Recentemente a Netflix anunciou seu próximo lançamento do dia 10 de agosto com um trailer: a série Insatiable, estrelada pela atriz Debby Ryan. A obra conta a história de uma garota gorda que sofre bullying na escola por conta de sua aparência, e assim que emagrece e se torna o centro das atenções de quem um dia a humilhou, decide que se vingará de cada uma daquelas pessoas. Você pode assistir ao trailer a seguir:
Com
o anúncio e o lançamento do trailer, uma petição foi criada para que a Netflix
cancele o show, já que evidentemente mostra sinais graves de gordofobia. A
petição já possui assinatura de mais de 120.000 pessoas, mas ainda não se sabe
que rumo e que decisão a plataforma tomará em relação a isso.
Infelizmente,
mesmo com provas incontestáveis do preconceito da obra, ainda existem pessoas
que não entenderam os motivos para tantas críticas. Argumentos como “mimimi” e “geração
nutella” são constantemente utilizados por estes que não entendem e não se
esforçam para entender a posição do grupo oprimido, já que é difícil demais
deixar sua bolha de privilegiado e olhar um pouco para fora, para o mundo real.

* **Dados de entrada**:
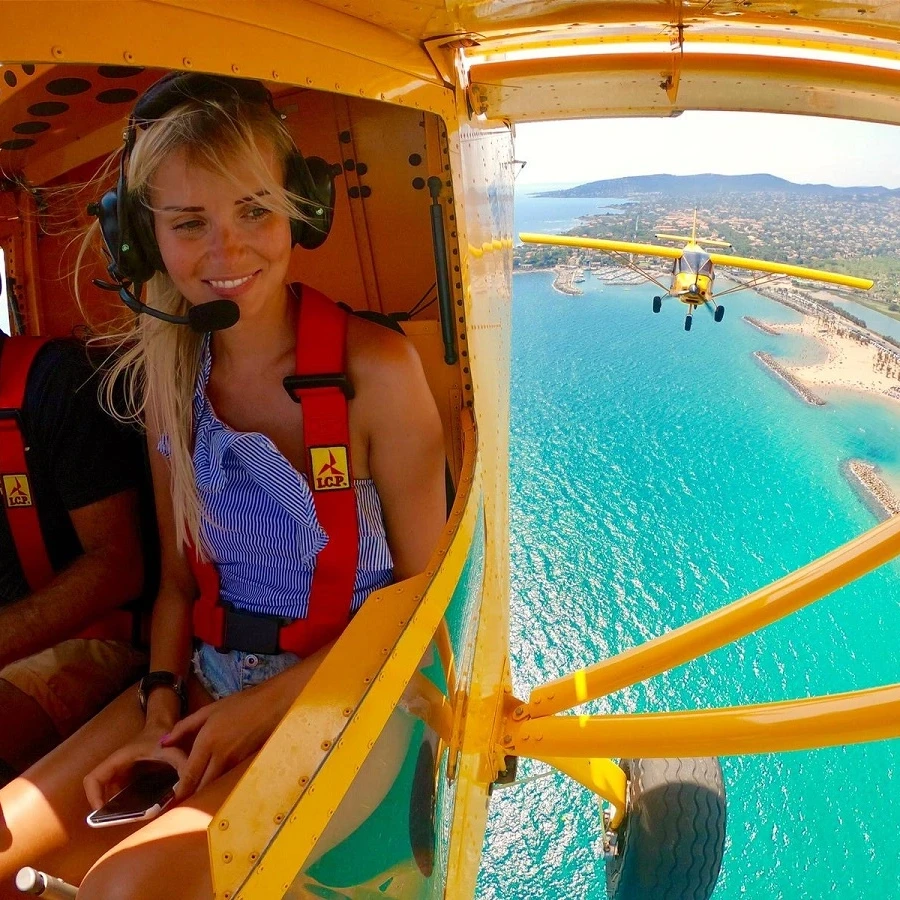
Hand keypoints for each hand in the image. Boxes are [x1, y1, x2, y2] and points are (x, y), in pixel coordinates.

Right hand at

* **Objetivo do exercício**: De acordo com o trecho sobre a série Insatiable, quantas assinaturas a petição pelo cancelamento da série já reúne? A listagem é um material à parte, sem relação com o trecho.

* **Resolução do problema**: Mais de 120.000 assinaturas.